Görev 1 | Aşağıdaki metne göre anma töreni nerede yapıldı?

Verilen Metin |
* * * * * * * * *

İSTANBUL (AA) - İçişleri Bakanı Süleyman Soylu, Adnan Menderes ve arkadaşlarının bu ülke için demokrasiden başka bir şey istemediğini belirterek, "Bu ülkeye baraj yapmak, yol yapmak, tarımı, sanayiyi kalkındırmaktan başka ne arzusu oldu? Hasan Polatkan'ın, Fatin Rüştü Zorlu'nun bu milleti güçlü kılmak, haklarını savunmaktan başka ne meselesi vardı?" dedi.

Darbeciler tarafından 57 yıl önce idam edilen Eski Başbakan Adnan Menderes, çalışma arkadaşları Dışişleri Bakanı Fatih Rüştü Zorlu ve Maliye Bakanı Hasan Polatkan, idam edilişlerinin 57. yıl dönümlerinde anıldı.

Menderes'in kabrinin bulunduğu Topkapı'daki Anıtmezar'da gerçekleşen anma töreni, saygı duruşu ve Kur'an-ı Kerim tilavetiyle başladı.

İçişleri Bakanı Soylu, Türk milletinin dünyaya kaşı asla borçlu olmadığını, bilakis alacaklı olduğunu belirterek, Adnan Menderes'in demokrasiden başka bir şey istemediğini söyledi.

- "Başka milletleri sömürge yayıp zenginleşmedik"

Milletin gönlünde silinmez bir iz bırakan acı bir hatıranın yıldönümünde bu önemli mekanda buluşulduğunu hatırlatan Soylu, "Şu güzel ülkede yaşadığımız her günün, bilesiniz ki mutlaka bir bedeli olmuştur. Ne elde ettiysek, neye malik olduysak, öncesinde ya alınteri döktük, ya da canımızı, kanımızı, evlatlarımızı verdik. Cenab-ı Hakk’a karşı, elbette ki minnetimizin, borcumuzun sonu yoktur ve bedeli olamaz. Ama bu aziz millet, dünyaya karşı asla borçlu değildir. Bilakis hep alacaklıydık. Başka milletleri sömürge yapıp da zenginleşmedik." diye konuştu.

* * * * * * * * *

Verilen Liste |
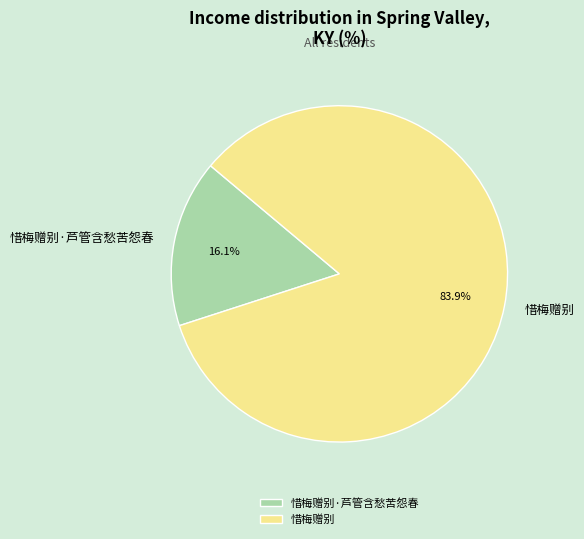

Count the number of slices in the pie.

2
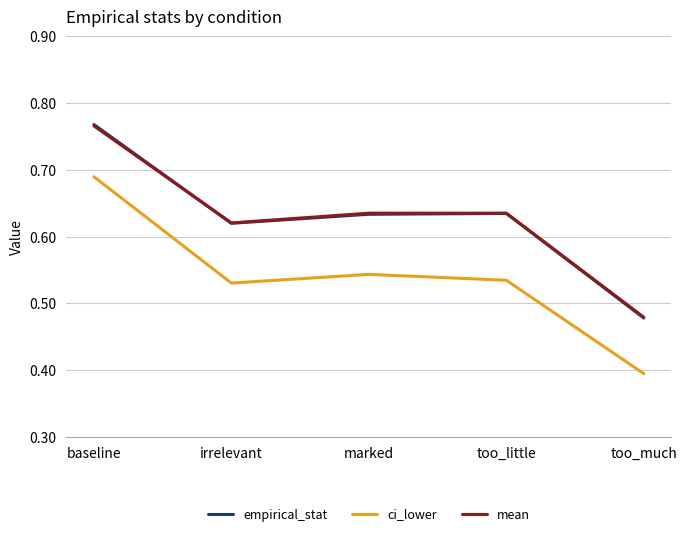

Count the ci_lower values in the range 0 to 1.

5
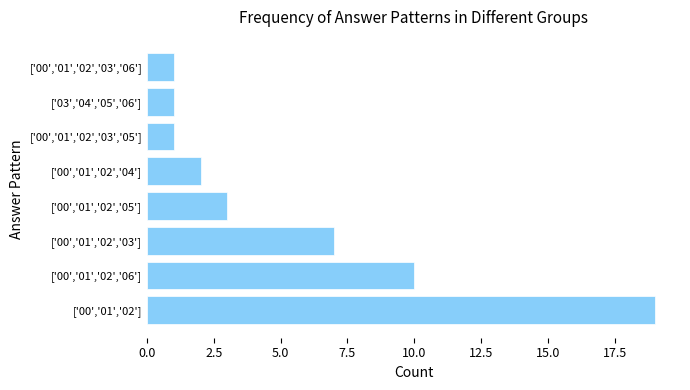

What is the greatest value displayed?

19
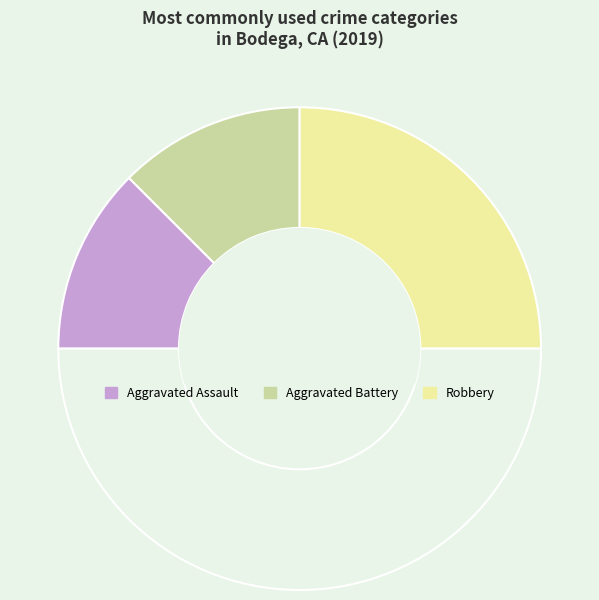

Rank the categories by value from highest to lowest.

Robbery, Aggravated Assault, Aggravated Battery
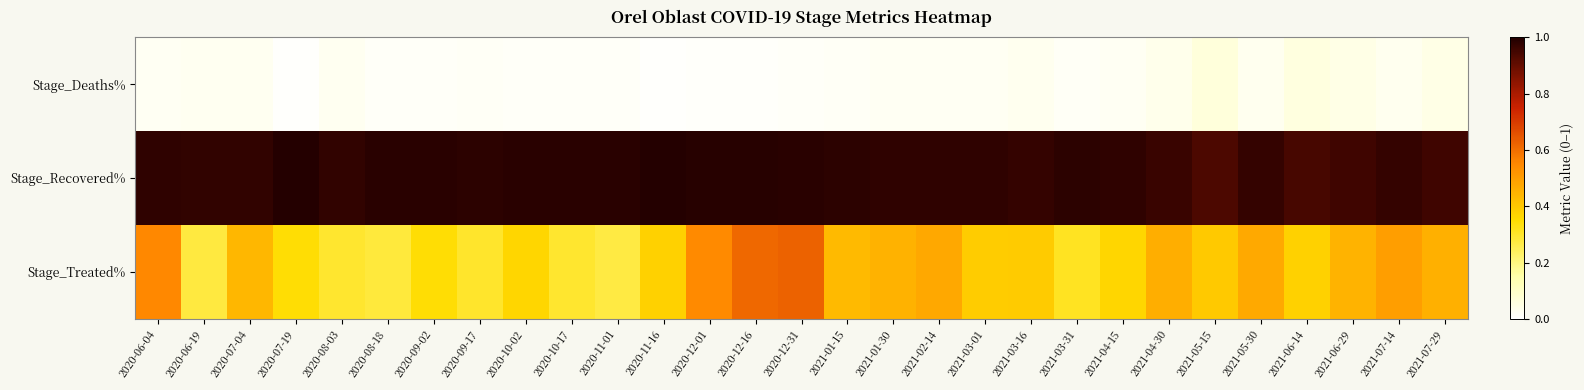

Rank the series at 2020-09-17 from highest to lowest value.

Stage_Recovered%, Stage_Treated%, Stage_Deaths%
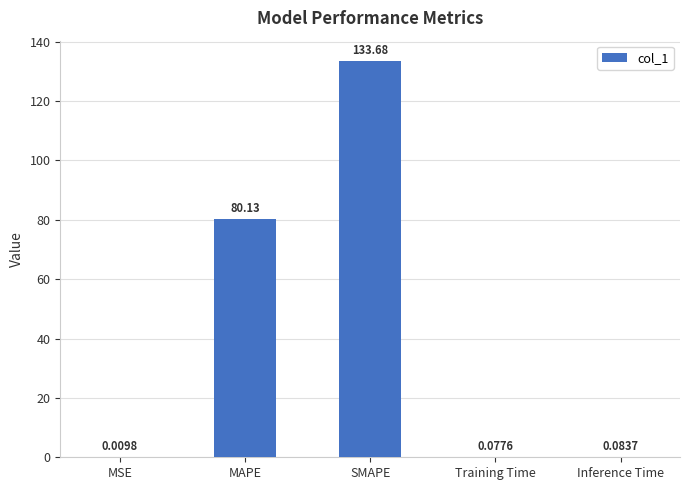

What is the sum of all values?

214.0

* * * * * * * * *

Görev 2 | Yukarıdaki listede "Robbery, Aggravated Assault, Aggravated" ifadesinin geçtiği satırdan başlayarak listenin sonuna kadar olan satırları, iki ucu da dahil, hiç değiştirmeden çıkarın. Resimleri cevaba koymayın.

Cevap 1 | Menderes'in kabrinin bulunduğu Topkapı'daki Anıtmezar'da.

Cevap 2 |
Robbery, Aggravated Assault, Aggravated Battery

Rank the series at 2020-09-17 from highest to lowest value.

Stage_Recovered%, Stage_Treated%, Stage_Deaths%

What is the sum of all values?

214.0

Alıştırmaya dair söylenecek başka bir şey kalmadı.